One metric to rule them all

Law of Averages

The load averaging can be a source of confusion for admins. This month, we provide a look at some basic considerations. By Federico Lucifredi

The load average is one of the most iconic system status metrics of the Unix world. It is readily available on any Unix-inspired system and is so pervasive that a multitude of tools provide it – too many to cover here. Yet, it remains a recurring source of user questions. This month, almost as a public service announcement, I will dig head first into the subject.

Arbitrarily, I'll first look at the output of uptime [1] on OS X:

13:03  up 2 days, 12:01, 2 users, load averages: 0.52 0.59 0.63

The uptime command displays the load average in its common form, averaging the last one, five, and 15 minutes of the system's load. A plethora of tools display this metric, which is typically sourced through the getloadavg(3) [2] system call, but the Linux kernel provides a canonical filesystem source for it at /proc/loadavg/ [3]:

1.00 0.97 0.94 1/1279 7743

The three additional numbers provided by Linux are the number of running processes (one in this case), the total number of processes, and the last process ID (PID) used.

When discussing load averages, you need to interpret the term "running" in the narrowest of senses – that is, a process actually executing in the processor at the moment in question. Remember that a multitasking OS provides processes with the illusion of a dedicated CPU.

In reality, however, multiple processes are being continuously swapped in and out of execution on a single processor core using a kernel-specific version of the state machine described in Figure 1.

Process state transitions.
Figure 1: Process state transitions.

When a process is context-switched out of execution, the operating system puts it in a holding state patterned on the reason for that context switch. The common routine for a process is to be put into a state in which it is waiting for I/O while another process runs and then to resume execution once the necessary data arrives.

Another common occurrence for CPU-bound processes is for their time slice to expire and the kernel to preempt them.
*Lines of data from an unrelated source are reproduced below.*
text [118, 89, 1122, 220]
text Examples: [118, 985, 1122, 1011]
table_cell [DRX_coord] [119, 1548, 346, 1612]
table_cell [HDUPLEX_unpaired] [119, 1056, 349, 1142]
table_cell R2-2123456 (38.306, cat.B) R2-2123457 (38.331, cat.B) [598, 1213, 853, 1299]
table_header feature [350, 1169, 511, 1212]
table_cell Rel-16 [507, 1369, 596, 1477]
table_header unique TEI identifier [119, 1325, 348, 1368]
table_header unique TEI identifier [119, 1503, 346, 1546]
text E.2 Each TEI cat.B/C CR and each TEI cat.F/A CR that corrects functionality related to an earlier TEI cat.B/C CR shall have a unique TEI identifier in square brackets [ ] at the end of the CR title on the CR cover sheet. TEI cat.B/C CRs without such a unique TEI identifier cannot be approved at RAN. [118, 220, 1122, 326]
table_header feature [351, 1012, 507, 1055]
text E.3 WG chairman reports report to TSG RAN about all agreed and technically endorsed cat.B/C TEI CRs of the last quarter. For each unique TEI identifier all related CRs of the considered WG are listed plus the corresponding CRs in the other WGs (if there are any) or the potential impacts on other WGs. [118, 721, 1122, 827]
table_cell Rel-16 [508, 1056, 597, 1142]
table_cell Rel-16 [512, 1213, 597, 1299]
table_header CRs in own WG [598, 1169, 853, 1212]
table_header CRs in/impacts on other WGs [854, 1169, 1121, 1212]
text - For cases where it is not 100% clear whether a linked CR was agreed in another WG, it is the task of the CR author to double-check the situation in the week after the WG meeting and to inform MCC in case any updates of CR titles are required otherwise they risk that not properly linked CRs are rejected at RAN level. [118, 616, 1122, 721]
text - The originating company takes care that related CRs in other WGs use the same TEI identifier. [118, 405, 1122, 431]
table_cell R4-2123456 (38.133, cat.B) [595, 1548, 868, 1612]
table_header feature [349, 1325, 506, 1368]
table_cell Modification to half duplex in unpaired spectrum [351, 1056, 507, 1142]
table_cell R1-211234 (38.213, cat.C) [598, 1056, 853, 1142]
These processes are still ready to run, but for fairness, the kernel needs to schedule other processes for execution first before they get another go.

Notice how processes that are running and processes ready to run (just not running now) are conflated into the same state in the Linux kernel's version of this state diagram (Figure 2).

Linux process state diagram.
Figure 2: Linux process state diagram.

One now can meaningfully state what the load average samples and takes the average of: the number of processes in the run queue, ready to run but waiting for a time slice of the processor, + plus the number of processes currently actually running.

The kernel samples this data at some predefined time and calculates running averages for these numbers, which are then published to userspace. There is some variance between different Unix kernels, but I won't go into that here; indeed, some illustrious authors have called the metric "simplistic, poorly defined, but far from useless" [4].

An idle system therefore has a load of 0 by definition. A load equal to the number of cores describes a system never idle, with CPU contention starting as the number rises higher. A common practice is to look at the load average as a measure of CPU utilization, but the real picture is more complex. Examining the recently updated kernel code involved in computing [5] the moving average is even more so.

Pragmatically, I'll examine the response of my laptop to:

watch cat /proc/loadavg
0.03 0.03 0.07 1/362 23038

This is what an idle system looks like. When examining load average numbers, you should also be aware of how many cores a system has because that will alter the system's reaction to load changes. Using stress [6], you can create purely CPU-bound tasks to target a specific system load:

stress --cpu 3

Spawning three such tasks makes the system progressively converge on a load average of 3 as time passes:

2.98 2.12 0.96 4/383 9433

By interpreting these numbers, you can say that, in that past minute, on average, one process (2.98 on two cores) had to wait while ready to run, but over the past 15 minutes, the system was (again, on average) not making processes wait for the CPU (Figure 3).

The tload tool [7] graphs system load averages in the terminal.
Figure 3: The tload tool [7] graphs system load averages in the terminal.